### [EXERCISES]
a - According to the highway barrier thread, which kind of barrier is more prevalent in the Netherlands?
b - Carry the highway barrier thread forward from its last line.

### [EXCERPT TO READ]
⟨

# Highway and Expresway: Soft Barriers Vs Hard Barriers



## AsHalt (Nov 8, 2013)

Just to start the ball rolling, a question of mine:
Which type of the barriers is most commonly found in your country? and also Which you prefer?

_In case needing dictionary:

*Hard Barriers* : Anything that's function like a Jersey Barrier /Made of concrete and rebars.
*Soft Barriers* :Anything that's malleable like Guard Rails (aka the shiny metal barrier)  and Cable Barriers_

*General information:*http://www.barrierdesigns.com.au/


----------



## Suburbanist (Dec 25, 2009)

In the Netherlands guard-rails are definitively more prevalent. Newer high-performance guard-rails have as much containment capacity as hard concrete barriers and they are deformable.


----------



## italystf (Aug 2, 2011)

I always though that concrete barriers were stronger and thus safer, especially in case of impact with a truck, but maybe also modern steel ones are as safe.


----------



## ChrisZwolle (May 7, 2006)

Concrete barriers, especially if you have two filled with sand, make sure vehicles cannot cross the median. However, they are also not forgiving, you have a much better change of getting away unharmed if you drive into a metal crash barrier than if you drive into a solid wall.


----------



## Road_UK (Jun 20, 2011)

⟩

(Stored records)
⟨

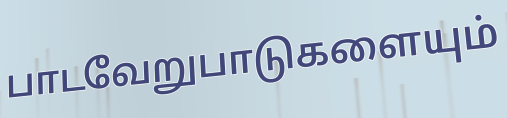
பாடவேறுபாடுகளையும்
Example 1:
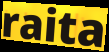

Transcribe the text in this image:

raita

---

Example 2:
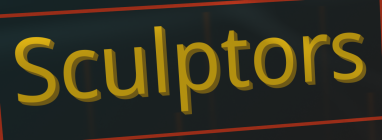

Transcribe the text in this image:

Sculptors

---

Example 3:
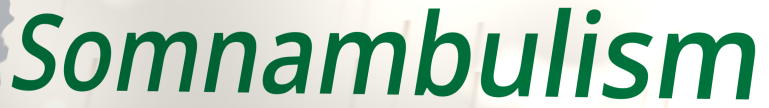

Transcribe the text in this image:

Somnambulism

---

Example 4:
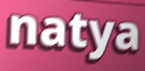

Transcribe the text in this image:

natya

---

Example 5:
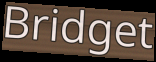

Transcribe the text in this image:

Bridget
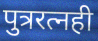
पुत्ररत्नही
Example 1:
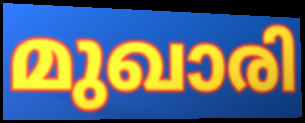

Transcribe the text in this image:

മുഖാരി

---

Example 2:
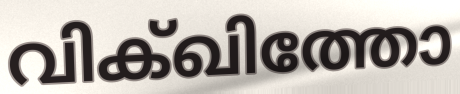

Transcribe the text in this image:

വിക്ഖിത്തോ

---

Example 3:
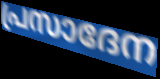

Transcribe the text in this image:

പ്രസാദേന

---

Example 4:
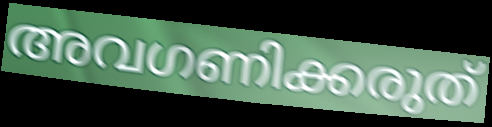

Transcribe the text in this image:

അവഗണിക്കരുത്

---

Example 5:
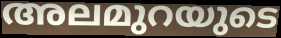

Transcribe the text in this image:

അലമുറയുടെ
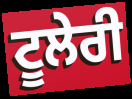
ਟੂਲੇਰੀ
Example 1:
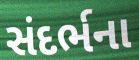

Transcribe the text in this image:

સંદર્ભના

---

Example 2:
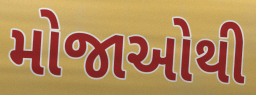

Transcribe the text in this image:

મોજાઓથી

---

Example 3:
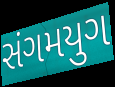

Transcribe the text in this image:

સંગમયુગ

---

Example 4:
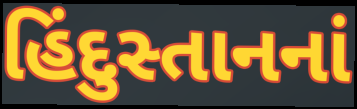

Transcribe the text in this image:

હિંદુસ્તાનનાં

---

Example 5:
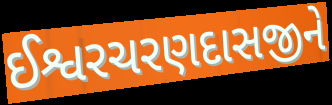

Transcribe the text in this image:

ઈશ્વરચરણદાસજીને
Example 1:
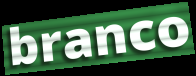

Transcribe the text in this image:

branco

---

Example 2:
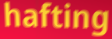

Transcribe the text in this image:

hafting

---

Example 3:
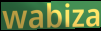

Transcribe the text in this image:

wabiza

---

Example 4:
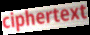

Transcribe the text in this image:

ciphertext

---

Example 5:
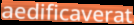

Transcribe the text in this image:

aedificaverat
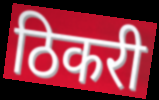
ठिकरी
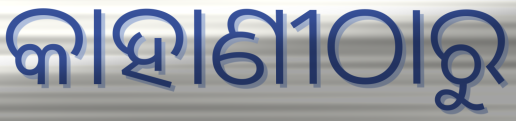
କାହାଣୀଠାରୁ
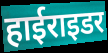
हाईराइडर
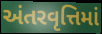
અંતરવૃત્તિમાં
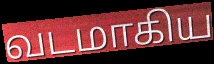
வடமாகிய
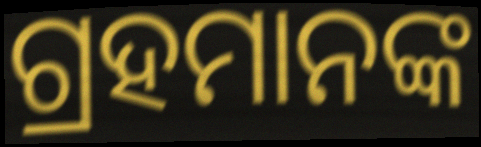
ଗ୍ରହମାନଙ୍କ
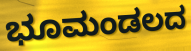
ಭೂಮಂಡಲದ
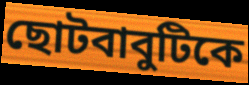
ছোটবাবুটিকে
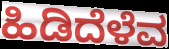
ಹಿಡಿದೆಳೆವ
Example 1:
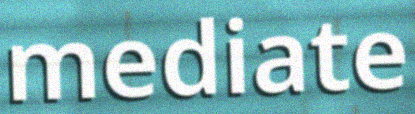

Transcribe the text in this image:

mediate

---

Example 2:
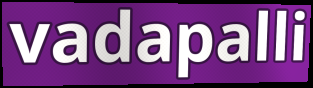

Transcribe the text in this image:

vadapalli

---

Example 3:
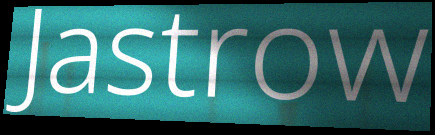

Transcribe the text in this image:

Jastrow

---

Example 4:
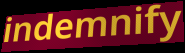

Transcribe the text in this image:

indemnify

⟩

### [RESULTS]
a - Guard-rails.

b -
If you make metal barriers and you want to avoid vehicles landing on the other side, do what the Italians do. No-nonsense barriers. Obviously the planners know what their drivers are like...


----------



## Penn's Woods (Apr 8, 2010)

There's also the 100-feet-of-grass option: http://en.wikipedia.org/wiki/Ontario_Highway_404#mediaviewer/File:Highway_404_at_Stouffville.png


----------



## Road_UK (Jun 20, 2011)

Hmmmm. I can drive through there. So can lorry drivers who are dozing off.


----------



## Penn's Woods (Apr 8, 2010)

It would slow you down, though....


----------



## Road_UK (Jun 20, 2011)

You'll come to a full stop on the other side. This is true. So will oncoming vehicles.


----------



## AsHalt (Nov 8, 2013)

In Singapore, most are guard rails other than the the newest expressway, MCE, it's a continuous Jersey barrier.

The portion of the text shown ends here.